1. a kind of scene classification method, which is characterized in that including：

S1, multiple dimensioned convolutional neural networks are based on, extract scene convolution feature of the scene picture of input on each scale；

S2, Fusion Features are carried out to the scene convolution feature on each scale, obtains the multiple dimensioned field of the scene picture Scape feature；

2. according to the method described in claim 1, the multiple dimensioned convolutional neural networks include convolutional layer, full articulamentum, activation The multiple dimensioned layer of layer building on function layer, SoftMax layers and the convolutional layer.

3. according to the method described in claim 1, it is characterized in that, step S2 includes：

S21, pre-confluent is carried out to the scene convolution feature in each scale, obtains scene fusion feature in each scale；

S22, Fusion Features are carried out to scene fusion feature in each scale between each scale, obtains the scene graph The multiple dimensioned scene characteristic of piece.

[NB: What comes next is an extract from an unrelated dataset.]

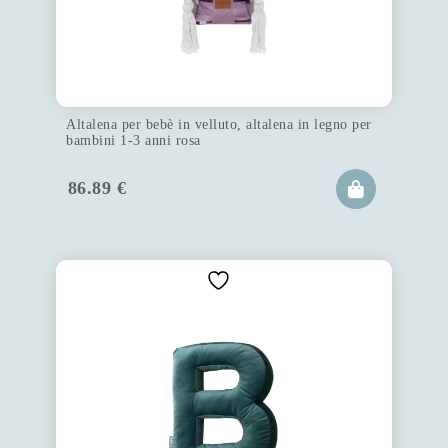
Altalena per bebè in velluto, altalena in legno per
bambini 1-3 anni rosa
86.89
€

4. according to the method described in claim 3, it is characterized in that, fusion process is all made of ReLU in step S21 and step S22 Activation primitive merges feature.

5. according to the method described in claim 2, it is characterized in that, step S1 includes：

6. according to the method described in claim 2, it is characterized in that, step S3 includes：

It is complete in the SoftMax layer buildings scene characteristic grader based on the multiple dimensioned scene characteristic and the object function At scene classification.

7. according to the method described in claim 6, it is characterized in that, the object function is：

Wherein, the scene number of pictures that { x, y } is the scene picture x of input and its label y, M are input, C is scene type Number, R_msFor multiple dimensioned scene characteristic, the weight and biasing of W and b for multiple dimensioned convolutional neural networks grader.

8. the method according to the description of claim 7 is characterized in that the method further includes：

The multiple dimensioned convolutional neural networks are trained using the stochastic gradient descent method with momentum, until the target letter Number convergence.

9. a kind of scene classification device, which is characterized in that including：

Extraction module extracts scene of the scene picture of input on each scale for being based on multiple dimensioned convolutional neural networks Convolution feature；

Fusion Module obtains the scene picture for carrying out Fusion Features to the scene convolution feature on each scale Multiple dimensioned scene characteristic；

Sort module completes scene point for being based on the multiple dimensioned scene characteristic in the multiple dimensioned convolutional neural networks Class.

10. a kind of computer program product, which is characterized in that the computer program product includes being stored in non-transient computer Computer program on readable storage medium storing program for executing, the computer program include program instruction, when described program is instructed by computer When execution, the computer is made to execute method as described in any of the claims 1 to 8.

11. a kind of non-transient computer readable storage medium, which is characterized in that the non-transient computer readable storage medium is deposited Computer instruction is stored up, the computer instruction makes the computer execute method as described in any of the claims 1 to 8.